#### [WHAT TO DO]
Nothing but the lines from the one with "List each element's" down to the one with "Page size: 1500x844." should be returned, exactly and with both ends included, from the material below.

#### [DATASET RECORDS]
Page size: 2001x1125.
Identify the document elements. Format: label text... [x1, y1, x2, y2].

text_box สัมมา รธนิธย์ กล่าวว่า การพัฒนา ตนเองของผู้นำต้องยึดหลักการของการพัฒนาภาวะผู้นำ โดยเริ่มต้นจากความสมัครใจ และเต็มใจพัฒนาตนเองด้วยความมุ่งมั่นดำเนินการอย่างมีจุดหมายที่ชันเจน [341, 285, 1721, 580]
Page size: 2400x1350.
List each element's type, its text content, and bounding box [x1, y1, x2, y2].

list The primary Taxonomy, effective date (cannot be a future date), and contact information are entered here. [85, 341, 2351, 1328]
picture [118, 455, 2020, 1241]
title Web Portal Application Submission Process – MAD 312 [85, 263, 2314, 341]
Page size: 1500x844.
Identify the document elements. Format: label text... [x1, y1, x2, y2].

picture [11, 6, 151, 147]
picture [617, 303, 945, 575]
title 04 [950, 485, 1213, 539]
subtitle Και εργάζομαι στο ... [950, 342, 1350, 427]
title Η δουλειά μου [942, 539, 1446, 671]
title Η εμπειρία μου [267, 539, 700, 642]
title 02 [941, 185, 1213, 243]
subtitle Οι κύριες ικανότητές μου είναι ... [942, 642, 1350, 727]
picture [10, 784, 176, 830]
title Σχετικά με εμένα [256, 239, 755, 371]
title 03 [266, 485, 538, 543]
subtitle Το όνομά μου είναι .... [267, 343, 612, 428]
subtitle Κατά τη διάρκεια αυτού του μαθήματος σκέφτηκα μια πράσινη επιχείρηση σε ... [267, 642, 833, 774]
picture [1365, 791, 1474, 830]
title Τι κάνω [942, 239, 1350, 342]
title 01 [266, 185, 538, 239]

#### [TASK SOLUTION]
List each element's type, its text content, and bounding box [x1, y1, x2, y2].

list The primary Taxonomy, effective date (cannot be a future date), and contact information are entered here. [85, 341, 2351, 1328]
picture [118, 455, 2020, 1241]
title Web Portal Application Submission Process – MAD 312 [85, 263, 2314, 341]
Page size: 1500x844.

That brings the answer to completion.